C’est peut-être là que se place la haine moderne de la littérature.

Paul Bourget indique que cette autonomie du moi annonce une société qui aboutit à la rupture de toute espèce de lien ; mais le lien ou le liant culturel est solidaire du lien social ou politique. Ou historique : on dit toujours que les « jeunes » de notre époque n’ont pas de repères : je pense en effet que, privés de toute culture historique (le premier acte de l’effondrement de l’enseignement a été l’abolition dans tous les programmes d’un axe historique et d’une communication avec le passé)*, enfermés dans la bulle de l’actualité, ils n’ont pas de points de comparaison historique leur permettant de se repérer ; de se rétablir en s’appuyant que quelque chose de différent.

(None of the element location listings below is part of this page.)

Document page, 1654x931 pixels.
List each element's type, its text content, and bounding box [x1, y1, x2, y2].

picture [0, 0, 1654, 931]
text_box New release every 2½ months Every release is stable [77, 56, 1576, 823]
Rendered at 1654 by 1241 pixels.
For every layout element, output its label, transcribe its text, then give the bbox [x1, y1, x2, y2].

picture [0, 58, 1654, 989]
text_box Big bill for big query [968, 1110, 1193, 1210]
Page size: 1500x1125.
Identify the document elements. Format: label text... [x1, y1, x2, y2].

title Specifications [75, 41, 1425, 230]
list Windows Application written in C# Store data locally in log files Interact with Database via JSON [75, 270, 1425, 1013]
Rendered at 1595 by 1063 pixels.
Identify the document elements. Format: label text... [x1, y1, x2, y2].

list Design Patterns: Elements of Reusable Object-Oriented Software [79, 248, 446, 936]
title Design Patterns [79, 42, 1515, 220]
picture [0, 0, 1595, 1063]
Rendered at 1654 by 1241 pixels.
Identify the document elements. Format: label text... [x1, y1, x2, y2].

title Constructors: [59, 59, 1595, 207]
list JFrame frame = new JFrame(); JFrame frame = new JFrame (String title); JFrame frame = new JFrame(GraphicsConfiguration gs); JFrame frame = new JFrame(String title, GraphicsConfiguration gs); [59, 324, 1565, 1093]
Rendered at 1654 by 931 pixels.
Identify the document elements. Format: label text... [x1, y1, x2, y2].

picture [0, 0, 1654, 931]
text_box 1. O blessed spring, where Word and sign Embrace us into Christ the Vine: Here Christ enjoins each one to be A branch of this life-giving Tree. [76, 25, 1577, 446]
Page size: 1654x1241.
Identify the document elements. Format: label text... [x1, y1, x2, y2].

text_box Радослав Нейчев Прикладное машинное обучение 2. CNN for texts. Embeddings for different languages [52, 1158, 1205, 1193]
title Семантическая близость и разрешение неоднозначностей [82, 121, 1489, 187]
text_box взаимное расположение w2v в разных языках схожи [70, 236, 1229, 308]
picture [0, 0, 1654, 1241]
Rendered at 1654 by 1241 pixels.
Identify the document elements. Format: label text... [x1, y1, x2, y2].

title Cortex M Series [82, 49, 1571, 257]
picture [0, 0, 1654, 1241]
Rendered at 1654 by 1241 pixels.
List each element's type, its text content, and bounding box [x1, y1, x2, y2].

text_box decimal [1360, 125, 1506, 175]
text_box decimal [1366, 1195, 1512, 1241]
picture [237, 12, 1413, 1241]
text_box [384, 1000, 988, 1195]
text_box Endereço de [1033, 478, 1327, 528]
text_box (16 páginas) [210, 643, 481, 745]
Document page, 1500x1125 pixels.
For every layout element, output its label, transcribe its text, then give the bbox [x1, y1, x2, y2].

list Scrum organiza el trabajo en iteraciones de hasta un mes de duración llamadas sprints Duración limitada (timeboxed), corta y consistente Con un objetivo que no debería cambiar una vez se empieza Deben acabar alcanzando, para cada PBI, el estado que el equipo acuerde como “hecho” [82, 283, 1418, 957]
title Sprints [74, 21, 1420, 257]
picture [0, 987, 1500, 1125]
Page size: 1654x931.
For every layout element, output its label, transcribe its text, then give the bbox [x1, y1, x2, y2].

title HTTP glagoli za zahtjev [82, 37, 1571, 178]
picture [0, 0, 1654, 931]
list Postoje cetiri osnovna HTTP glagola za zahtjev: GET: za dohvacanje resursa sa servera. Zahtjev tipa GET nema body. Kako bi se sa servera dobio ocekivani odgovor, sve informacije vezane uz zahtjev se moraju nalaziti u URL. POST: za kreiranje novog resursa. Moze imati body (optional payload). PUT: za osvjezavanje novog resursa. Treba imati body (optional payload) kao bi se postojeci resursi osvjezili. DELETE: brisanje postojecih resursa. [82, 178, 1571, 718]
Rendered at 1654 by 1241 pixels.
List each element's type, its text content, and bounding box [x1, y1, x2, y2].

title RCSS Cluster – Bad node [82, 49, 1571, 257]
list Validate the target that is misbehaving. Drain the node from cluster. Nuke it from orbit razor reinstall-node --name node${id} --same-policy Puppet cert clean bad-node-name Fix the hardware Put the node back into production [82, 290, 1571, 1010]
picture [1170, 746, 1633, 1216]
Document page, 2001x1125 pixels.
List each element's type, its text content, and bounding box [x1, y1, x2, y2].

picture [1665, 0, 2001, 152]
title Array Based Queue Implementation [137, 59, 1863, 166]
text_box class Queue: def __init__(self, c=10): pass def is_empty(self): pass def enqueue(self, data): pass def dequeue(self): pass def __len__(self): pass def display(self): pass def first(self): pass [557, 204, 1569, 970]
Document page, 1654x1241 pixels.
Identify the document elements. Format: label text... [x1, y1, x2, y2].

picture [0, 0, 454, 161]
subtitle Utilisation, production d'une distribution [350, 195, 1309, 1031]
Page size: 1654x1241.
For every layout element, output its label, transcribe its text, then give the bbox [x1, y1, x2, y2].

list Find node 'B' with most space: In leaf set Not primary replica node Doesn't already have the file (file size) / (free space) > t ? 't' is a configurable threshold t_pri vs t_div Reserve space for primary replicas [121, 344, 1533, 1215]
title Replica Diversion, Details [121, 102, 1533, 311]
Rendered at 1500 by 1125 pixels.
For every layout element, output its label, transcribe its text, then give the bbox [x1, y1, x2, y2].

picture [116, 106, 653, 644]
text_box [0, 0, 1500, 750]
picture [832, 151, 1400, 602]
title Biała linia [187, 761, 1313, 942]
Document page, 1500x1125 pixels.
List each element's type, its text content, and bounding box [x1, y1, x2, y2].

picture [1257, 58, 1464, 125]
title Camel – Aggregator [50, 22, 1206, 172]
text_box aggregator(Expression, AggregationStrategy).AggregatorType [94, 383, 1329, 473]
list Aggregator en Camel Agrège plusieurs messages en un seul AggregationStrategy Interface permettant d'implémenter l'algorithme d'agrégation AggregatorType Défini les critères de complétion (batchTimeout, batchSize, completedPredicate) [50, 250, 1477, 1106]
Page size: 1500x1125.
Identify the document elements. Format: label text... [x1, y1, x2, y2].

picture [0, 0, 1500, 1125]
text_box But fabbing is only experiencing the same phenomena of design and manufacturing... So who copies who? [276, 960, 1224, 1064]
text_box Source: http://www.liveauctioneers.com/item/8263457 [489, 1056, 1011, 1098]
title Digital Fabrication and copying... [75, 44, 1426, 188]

Sur la perception d’une différence des époques...

 

NIHILISME DIFFUS

…Mais n’est-ce pas l’ensemble de notre univers qui est livré à un nihilisme diffus, société et culture, par une prolifération des moyens et une perte des fins, sauf, évidemment, dans le règne des fins vers lequel nous conduisent l’histoire, l’utopie de la constitution de l’Humanité par l’action conjuguée du marché et de la morale humanitaire. Et le malaise des esprits, pour ne pas dire des âmes, c’est le fait de devoir vivre sans aucune espèce de projet ou de sens de la vie. Elle  n’est  pas  vivable  sans  une  direction. Le propre de l’auto-référentialité, c’est d’avoir transformé le concept d’ironie romantique et le concept de jeu en quelque chose de sérieux et d’accablant. On a fait un système mécanique de ce qui est le contraire d’un système… Il y a dans la modernité un académisme de l’avant-garde : […] l’académisme est quelque chose de « bourgeois » dans tous les sens du mot ; à notre époque, les anti-bourgeois d’avant-garde sont hyper-bourgeois ; ils ont enfin réglé leur problème de la « distinction » en assumant une vulgarité exemplaire et en préconisant une inculture d’avant-garde…

 

AUTISME DU  « MODERNE »

La modernité obéit à une sorte de programme qui lui est inhérent : elle ne repose pas sur un combat des Anciens et des Modernes, elle n’est pas le mouvement de l’invention opposé au conservatisme de la tradition… Elle ne veut connaître qu’elle-même, elle participe donc à une oblitération radicale du passé (surtout efficace dans l’enseignement secondaire), peu à peu la fin du XIXe siècle, le XXe siècle aussi, vont tomber, comme trop loin, comme inaccessibles à une conscience qui se veut a-historique et universelle […] ; mais cette amnésie est compatible avec ce phénomène que les clichés médiatiques nomment les « retours » : à l’improviste un écrivain, une oeuvre reviennent des ténèbres, ils ne sont de retour que pour être récupérés, actualisés. C’est-à-dire assimilés à la modernité et privés autant que possible de leur enracinement dans leur temps, et de leur sens propre. Vous jouez Le Marchand de Venise comme s’il s’agissait de traders travaillant sur Internet ; il n’y a que nous, il n’y a jamais eu que nous, il ne faut pas regarder par-dessus le mur du présent. Et puis il y a un autre procédé d’obscurcissement dont les historiens sont responsables : ils présentent l’histoire comme inhabitable, comme un univers de l’atrocité, du mal, alors que l’histoire, c’est l’œuvre humaine dans sa totalité. Et cette vision de l’histoire fait partie d’un désaveu de l’homme. Ce qui, me semble-t-il, est l’élément fondamental de l’actualité. C’est mal porté d’être un homme. >>

 

Michel CROUZET,

entretien avec Fabienne Bercegol,

Patrick Labarthe et Didier Philippot,

in :  La pensée du paradoxe – Approches du romantisme – Hommage à Michel Crouzet.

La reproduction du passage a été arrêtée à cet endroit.